FORTUNE — The lawyers defending Apple (AAPL) in the e-book antitrust case would like nothing better than to make the trial be about Amazon (AMZN), not their client, and on Wednesday they got their chance when Russell Grandinetti took the stand.

In earlier testimony from two publishing executives — Penguin’s David Shanks and Simon & Schuster’s Carolyn Reidy — Grandinetti played the heavy.

As Amazon’s VP for Kindle content, it was he who managed the company’s 80% to 90% share of the e-book market, he who used the publisher’s e-book titles as $9.99 loss leaders to promote Kindle sales, he who “threatened our business” (in Reidy’s words) after they threw in with Apple.

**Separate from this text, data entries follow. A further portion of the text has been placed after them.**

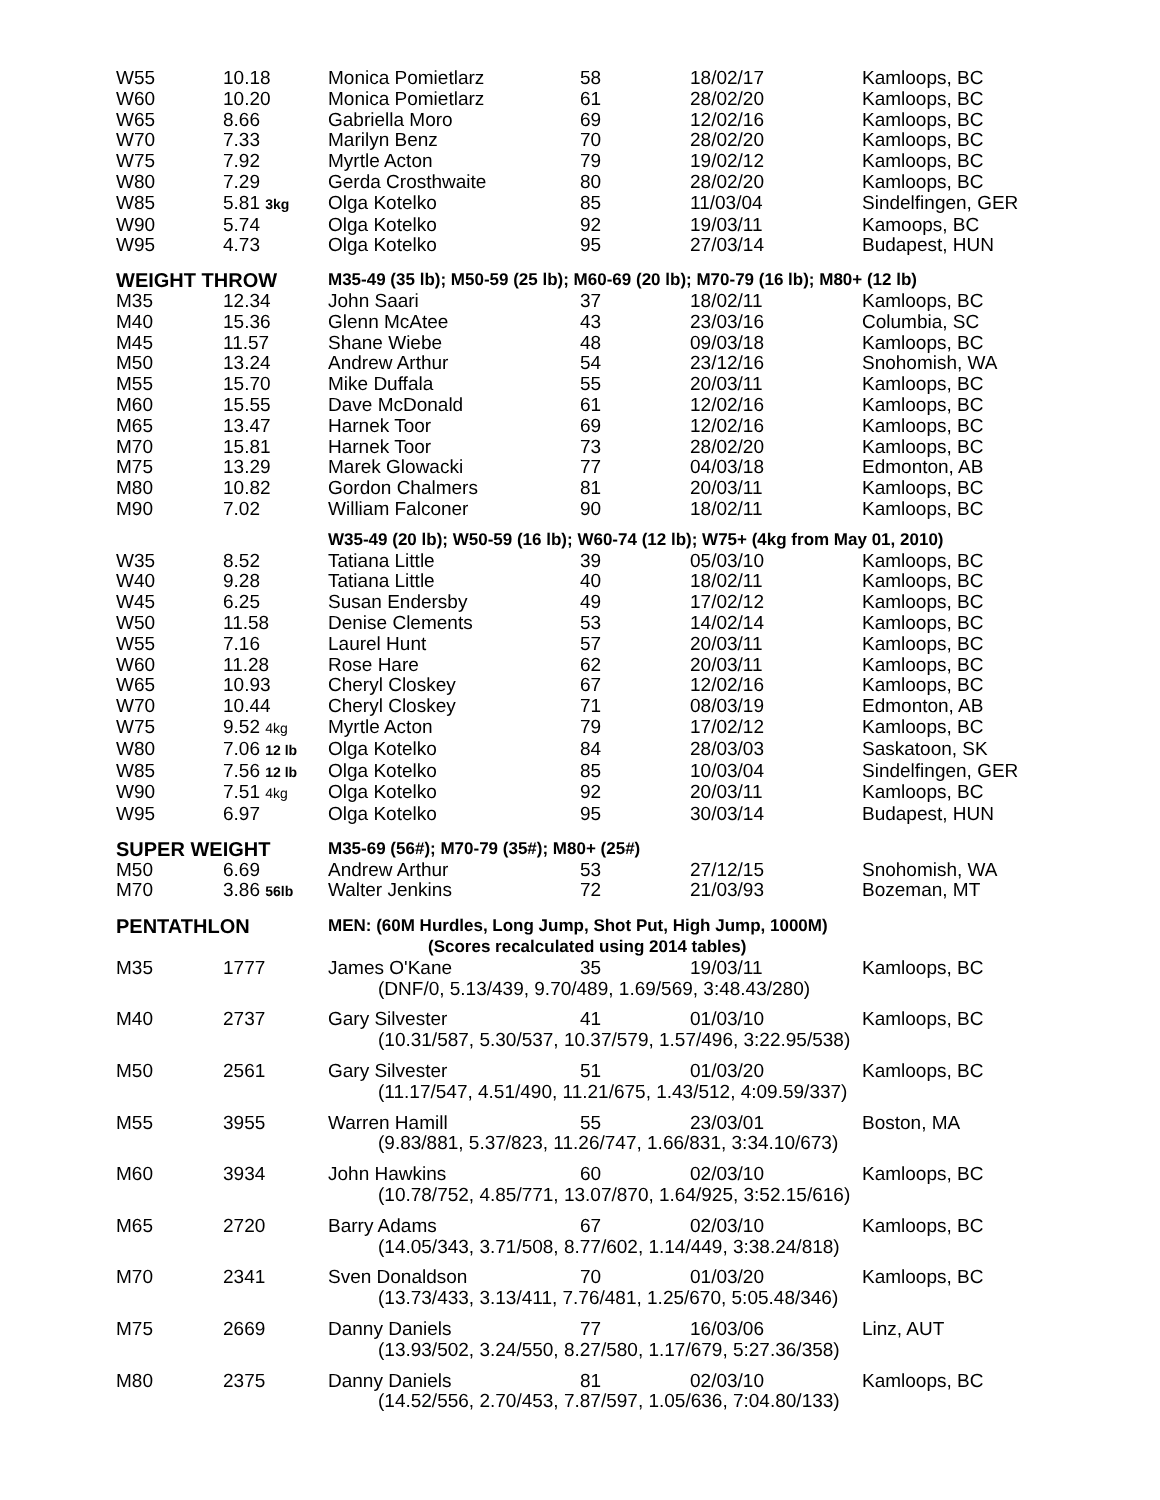| W55 | 10.18 | Monica Pomietlarz | 58 | 18/02/17 | Kamloops, BC |
| W60 | 10.20 | Monica Pomietlarz | 61 | 28/02/20 | Kamloops, BC |
| W65 | 8.66 | Gabriella Moro | 69 | 12/02/16 | Kamloops, BC |
| W70 | 7.33 | Marilyn Benz | 70 | 28/02/20 | Kamloops, BC |
| W75 | 7.92 | Myrtle Acton | 79 | 19/02/12 | Kamloops, BC |
| W80 | 7.29 | Gerda Crosthwaite | 80 | 28/02/20 | Kamloops, BC |
| W85 | 5.81 3kg | Olga Kotelko | 85 | 11/03/04 | Sindelfingen, GER |
| W90 | 5.74 | Olga Kotelko | 92 | 19/03/11 | Kamoops, BC |
| W95 | 4.73 | Olga Kotelko | 95 | 27/03/14 | Budapest, HUN |
| WEIGHT THROW | | M35-49 (35 lb); M50-59 (25 lb); M60-69 (20 lb); M70-79 (16 lb); M80+ (12 lb) | | | |
| M35 | 12.34 | John Saari | 37 | 18/02/11 | Kamloops, BC |
| M40 | 15.36 | Glenn McAtee | 43 | 23/03/16 | Columbia, SC |
| M45 | 11.57 | Shane Wiebe | 48 | 09/03/18 | Kamloops, BC |
| M50 | 13.24 | Andrew Arthur | 54 | 23/12/16 | Snohomish, WA |
| M55 | 15.70 | Mike Duffala | 55 | 20/03/11 | Kamloops, BC |
| M60 | 15.55 | Dave McDonald | 61 | 12/02/16 | Kamloops, BC |
| M65 | 13.47 | Harnek Toor | 69 | 12/02/16 | Kamloops, BC |
| M70 | 15.81 | Harnek Toor | 73 | 28/02/20 | Kamloops, BC |
| M75 | 13.29 | Marek Glowacki | 77 | 04/03/18 | Edmonton, AB |
| M80 | 10.82 | Gordon Chalmers | 81 | 20/03/11 | Kamloops, BC |
| M90 | 7.02 | William Falconer | 90 | 18/02/11 | Kamloops, BC |
| | | W35-49 (20 lb); W50-59 (16 lb); W60-74 (12 lb); W75+ (4kg from May 01, 2010) | | | |
| W35 | 8.52 | Tatiana Little | 39 | 05/03/10 | Kamloops, BC |
| W40 | 9.28 | Tatiana Little | 40 | 18/02/11 | Kamloops, BC |
| W45 | 6.25 | Susan Endersby | 49 | 17/02/12 | Kamloops, BC |
| W50 | 11.58 | Denise Clements | 53 | 14/02/14 | Kamloops, BC |
| W55 | 7.16 | Laurel Hunt | 57 | 20/03/11 | Kamloops, BC |
| W60 | 11.28 | Rose Hare | 62 | 20/03/11 | Kamloops, BC |
| W65 | 10.93 | Cheryl Closkey | 67 | 12/02/16 | Kamloops, BC |
| W70 | 10.44 | Cheryl Closkey | 71 | 08/03/19 | Edmonton, AB |
| W75 | 9.52 4kg | Myrtle Acton | 79 | 17/02/12 | Kamloops, BC |
| W80 | 7.06 12 lb | Olga Kotelko | 84 | 28/03/03 | Saskatoon, SK |
| W85 | 7.56 12 lb | Olga Kotelko | 85 | 10/03/04 | Sindelfingen, GER |
| W90 | 7.51 4kg | Olga Kotelko | 92 | 20/03/11 | Kamloops, BC |
| W95 | 6.97 | Olga Kotelko | 95 | 30/03/14 | Budapest, HUN |
| SUPER WEIGHT | | M35-69 (56#); M70-79 (35#); M80+ (25#) | | | |
| M50 | 6.69 | Andrew Arthur | 53 | 27/12/15 | Snohomish, WA |
| M70 | 3.86 56lb | Walter Jenkins | 72 | 21/03/93 | Bozeman, MT |
| PENTATHLON | | MEN: (60M Hurdles, Long Jump, Shot Put, High Jump, 1000M) (Scores recalculated using 2014 tables) | | | |
| M35 | 1777 | James O'Kane | 35 | 19/03/11 | Kamloops, BC |
| | | (DNF/0, 5.13/439, 9.70/489, 1.69/569, 3:48.43/280) | | | |
| M40 | 2737 | Gary Silvester | 41 | 01/03/10 | Kamloops, BC |
| | | (10.31/587, 5.30/537, 10.37/579, 1.57/496, 3:22.95/538) | | | |
| M50 | 2561 | Gary Silvester | 51 | 01/03/20 | Kamloops, BC |
| | | (11.17/547, 4.51/490, 11.21/675, 1.43/512, 4:09.59/337) | | | |
| M55 | 3955 | Warren Hamill | 55 | 23/03/01 | Boston, MA |
| | | (9.83/881, 5.37/823, 11.26/747, 1.66/831, 3:34.10/673) | | | |
| M60 | 3934 | John Hawkins | 60 | 02/03/10 | Kamloops, BC |
| | | (10.78/752, 4.85/771, 13.07/870, 1.64/925, 3:52.15/616) | | | |
| M65 | 2720 | Barry Adams | 67 | 02/03/10 | Kamloops, BC |
| | | (14.05/343, 3.71/508, 8.77/602, 1.14/449, 3:38.24/818) | | | |
| M70 | 2341 | Sven Donaldson | 70 | 01/03/20 | Kamloops, BC |
| | | (13.73/433, 3.13/411, 7.76/481, 1.25/670, 5:05.48/346) | | | |
| M75 | 2669 | Danny Daniels | 77 | 16/03/06 | Linz, AUT |
| | | (13.93/502, 3.24/550, 8.27/580, 1.17/679, 5:27.36/358) | | | |
| M80 | 2375 | Danny Daniels | 81 | 02/03/10 | Kamloops, BC |
| | | (14.52/556, 2.70/453, 7.87/597, 1.05/636, 7:04.80/133) | | | |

And Grandinetti had the leading role in one of the most dramatic scenes in the e-book story.

On Thursday Jan. 28, 2010, the day after Steve Jobs introduced the iPad, he and Macmillan CEO John Sargent had a tense meeting in Amazon’s Seattle headquarters during which Sargent told Grandinetti that Macmillan wanted to change the terms of their contract from the traditional wholesale model, where Amazon set the prices for e-books, to the agency model that Apple had introduced, where the publishers set the prices.

Grandinetti testified Wednesday that he expressed in no uncertain words how “unpalatable” he found Sargent’s “ultimatum,” and he ended the meeting by escorting Sargent out the building. The next day Grandinetti removed Amazon’s “buy” button from all of Macmillan’s titles — not just e-books, but printed books as well.

Grandinetti eventually “capitulated” (his word) and negotiated agency deals with all five of the publishers the Justice Department has named as co-conspirators with Apple in a scheme to raise the price of e-books.

It was when Grandinetti described those negotiations that the tenor of the trial changed. Apple’s defense team could hardly contain their glee as attorney Howard Heiss, in sometimes combative questioning, got Grandinetti to describe the terms of those contracts.

They were, point by point, the same terms Apple had negotiated — terms the government had described two days earlier as “a deliberate scheme orchestrated by Apple to fix prices” and which were voided last year as part of the publishers’ settlements of the changes against them.

Amazon’s contracts even contained the price-matching, or MFN, provision that was supposed to be the linchpin of Apple’s illegal stratagem.

“We made it very clear to the publishers,” Grandinetti testified, “that we would not sign without price parity.”

If Judge Denise Cote, who will decide the case, took the point that Apple was trying to make — that what it did in negotiating its contracts is what any company would have done to further its business interests — she showed no sign.

Grandinetti’s theory of the case, by the way, is that the publishers, who held a “monopoly” on the sale of their own titles, had a particularly nefarious reason ganging up on Amazon.

“It was our belief,” he testified, “that the reason we were in this situation was that some of the publishers wanted to slow the sale of the Kindle.”

Grandinetti returns to the stand on Thursday.